Today, rather than showing genuine concern, many Bible believers appear thrilled about Armageddon and the End of the World. They rejoice in their own expected triumph and the downfall of unbelievers and sinners (i.e. people who think differently from them and fail to keep their religion-specific or denominational morals). In contrast, when the Lord revealed his plan to Abraham – he did NOT rejoice.
Abraham was NOT cheering. He did not hope for destruction in Sodom and Gomorrah, despite the fact that, being forewarned, he could get his nephew out alive alright. He did not smugly write them off as deserving of such a fate. He didn’t allow his ego to become inflated and thank God that he is better than his Sodomite brethren. In fact, he humbly protested the Lord's stated intentions, despite the assumption that most of the residents of Sodom and Gomorrah were guilty, and despite the fact that they clearly didn't share his moral or religious standards.
And so, Abraham seems to have cautiously entered into a process of negotiation with God in Genesis 18: 22-32. As Abraham stood before the Lord, he stepped up and said:
“Will You sweep away the innocent along with the guilty? What if there should be fifty innocent within the city; will You then wipe out the place and not forgive it for the sake of the innocent fifty who are in it? Far be it from You to do such a thing, to bring death upon the innocent as well as the guilty... Far be it from You! Shall not the Judge of all the earth deal justly?”
God agrees to spare the place for the sake of fifty innocent people.
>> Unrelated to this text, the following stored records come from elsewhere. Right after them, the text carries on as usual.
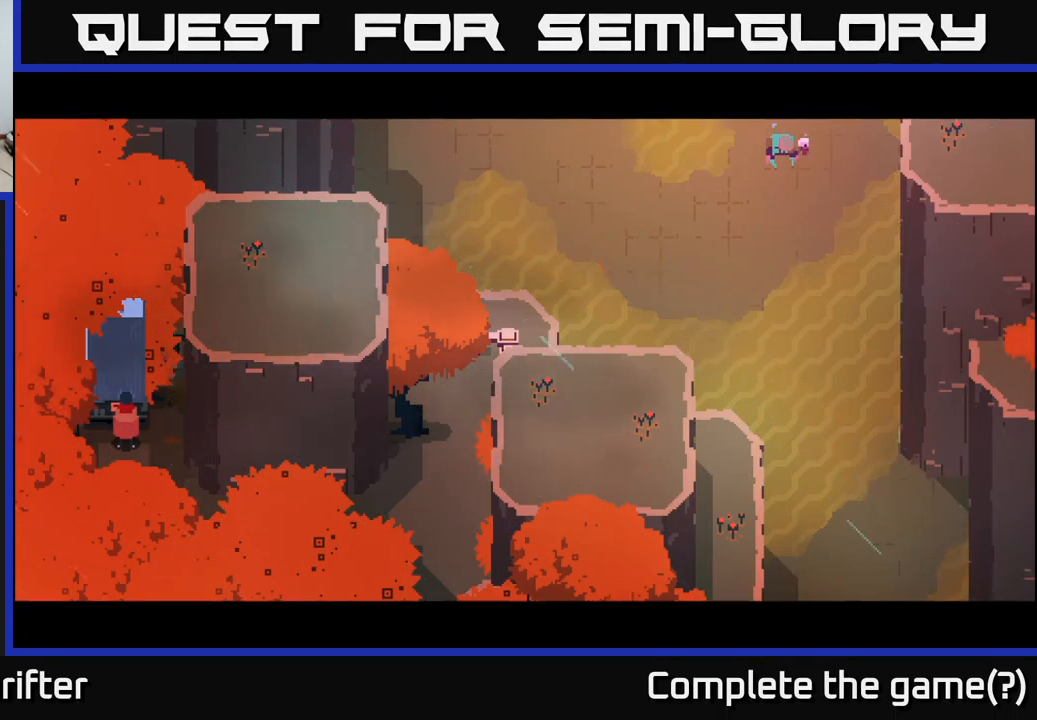
{"buttons": [], "left_stick": "center", "right_stick": "center", "events": []}
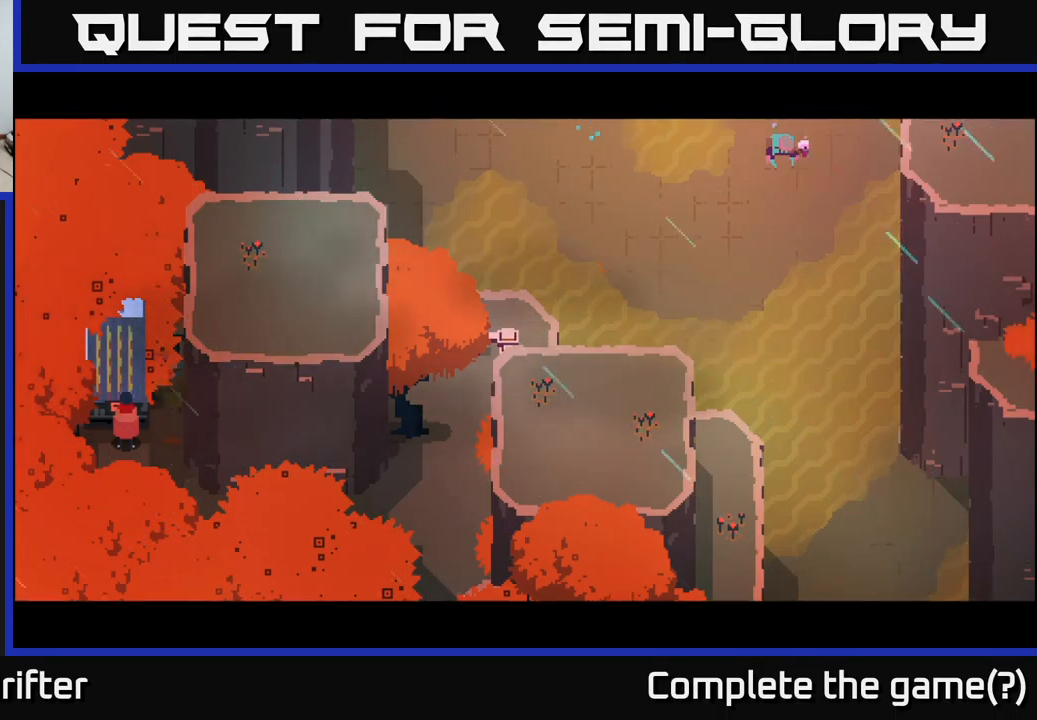
{"buttons": [], "left_stick": "center", "right_stick": "center", "events": []}
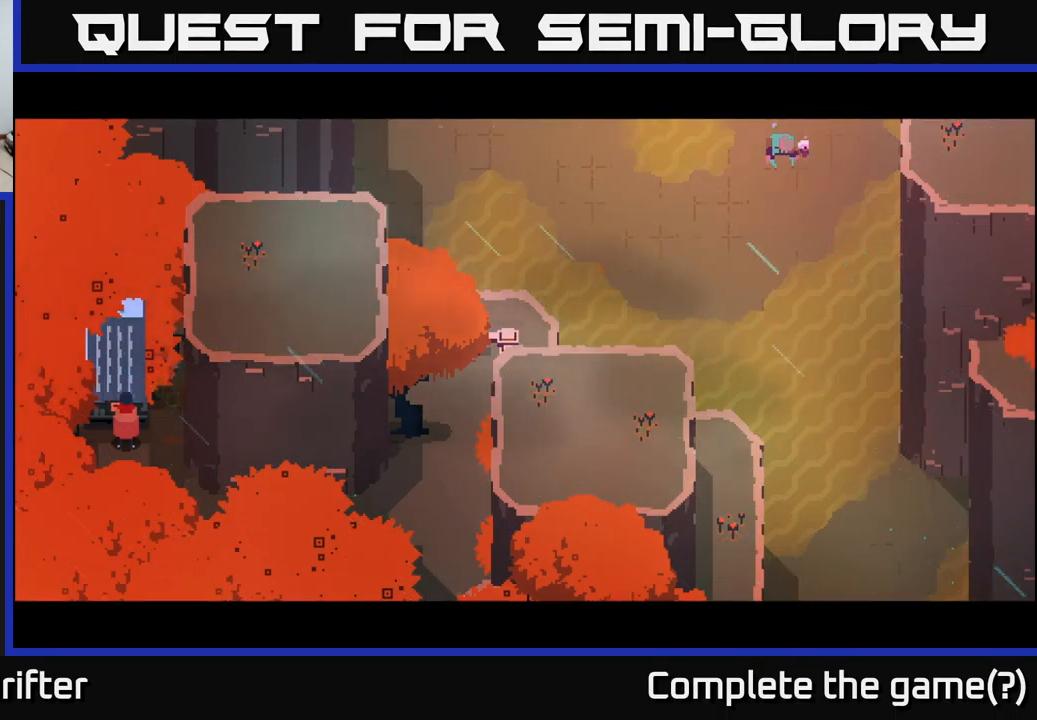
{"buttons": [], "left_stick": "center", "right_stick": "center", "events": []}
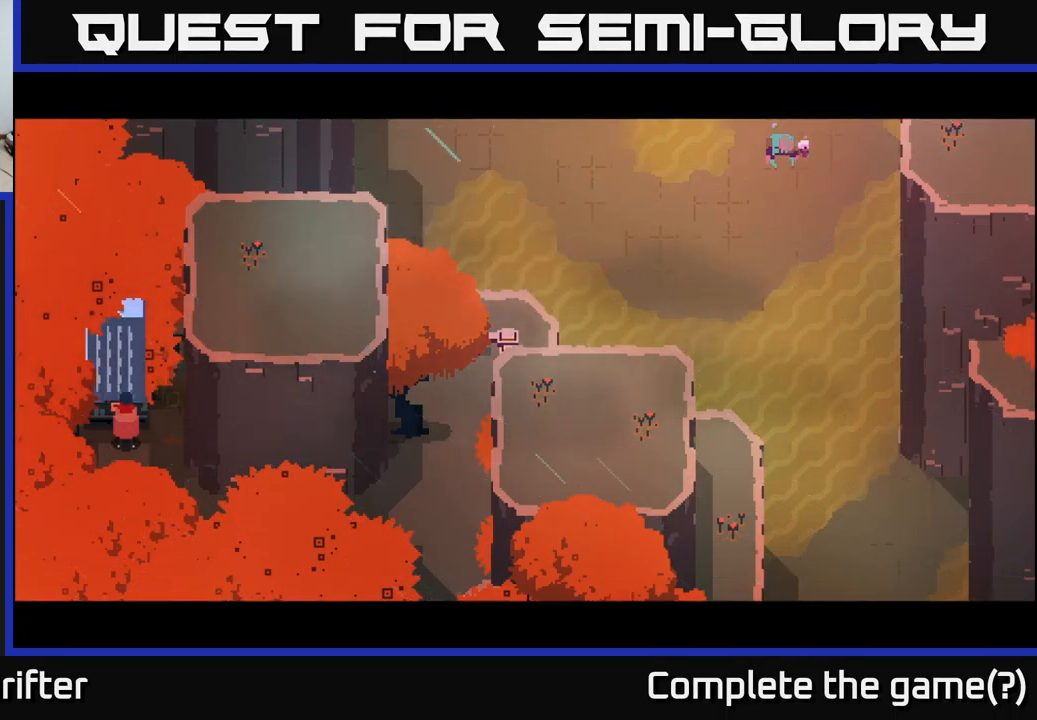
{"buttons": [], "left_stick": "center", "right_stick": "center", "events": []}
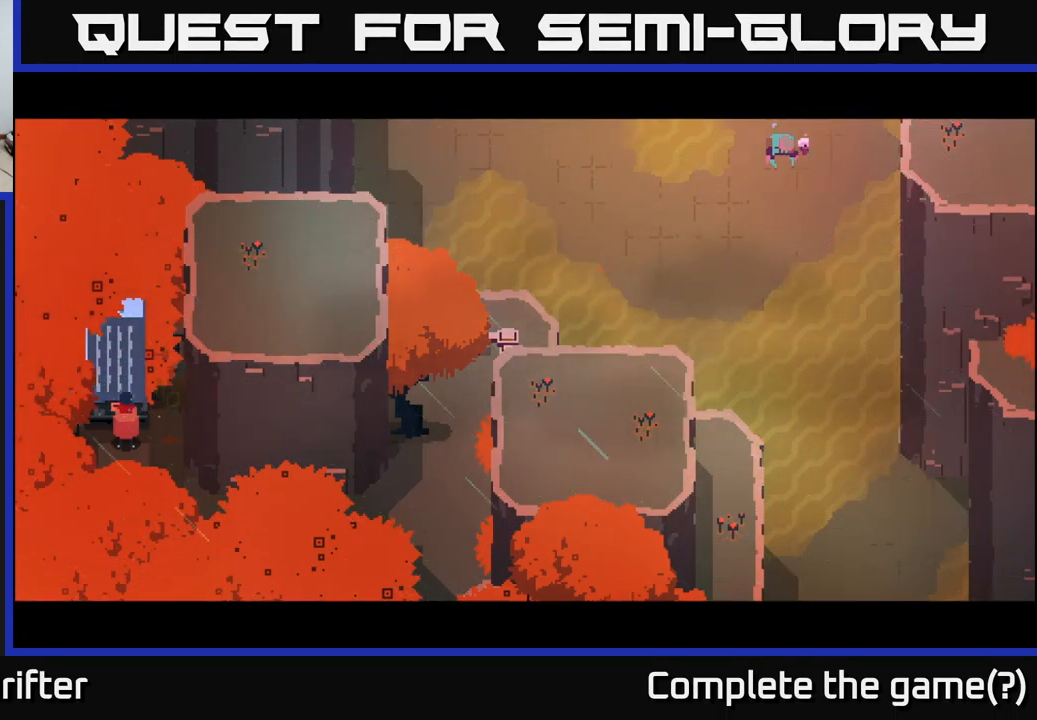
{"buttons": [], "left_stick": "center", "right_stick": "center", "events": []}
Then, even bolder still, Abraham proceeds to renegotiate that number down to 45, 40, 30, 20 and finally 10, to which the Lord replies “I will not destroy it for the sake of ten.” Given this trend, if Abraham had kept pushing we should not be surprised to find that number reduced to one.
Abraham’s conscientious objection demonstrates the kind of compassion-based morality that Jesus would later encourage throughout His ministry, particularly with the words “Love your enemies.” This should be a lesson to fundamentalists who wish ill on those they regard as sinners (or those communities they see as tolerant of “sinners”).
Imagine if we emulated Abraham's compassion, appealed to the better angels of our tradition, risked to err on the side of mercy, and left the condemnation and punishment up to God alone! And imagine if we had Abraham's courage, to dare to question if perhaps God is more radically compassionate than our previous experience and socialization has allowed us to believe. What is described as a kind of negotiation may also be thought of as Abraham’s process of discovering God’s true character and learning to distinguish between this and the more ruthless popular conceptions of deity in his day.
Imagine that, and then contrast that against the attitude of many Christians in our day (as shaped by their misunderstanding of story of Sodom and Gomorrah, and as shaped by their anticipation of a cataclysmic end of the world). They grow increasingly careless as they expect the end of the world to be imminent. They don’t think twice about burning up the earth’s resources; and they make no apology to future generations about the pollution of the earth’s water, soil, and air. They encourage aggressive foreign policies, in part because they see in many such skirmishes “the signs of the times,” and they presume themselves to be on the side of some righteous army. They are blinded by nationalist pride and by some of the ministers who are supposed to help them avoid such destructive tendencies. Instead of warning of the danger and immorality of these attitudes, many ministers have become little more than cheerleaders for the chauvinistic side of mainstream Christian and American culture, with all of the attending pathologies.
We are brought up thinking that the destruction of Sodom and Gomorrah is when God killed all the gays, and that sodomy means anal sex or something like that. But can you imagine if the term sodomy were understood in our language and culture to mean cruelty, inhumanity, and the miscarriage of social justice? Just imagine! What a different impact this story would have on our world! God didn't kill the gays. He answered the "outcry" of those who suffered some form of injustice, cruelty, or neglect. If understood in this way, the story of Sodom and Gomorrah could become a powerful antidote to counteract SO MANY of today's social, religious, and political ills! And as we have seen, this interpretation is strongly supported by the Biblical text. Let us be like Abraham, willing to speak out against injustice and violence even at the hand of those we regard as the highest religious authorities. And let us avoid the mistake of the infamous Sodomites, who were violent and cruel and prejudiced and neglected the cries of those in need.
In short, let us love our neighbors as ourselves, and treat others as we would want to be treated. Afterall, this is what discipleship is really all about.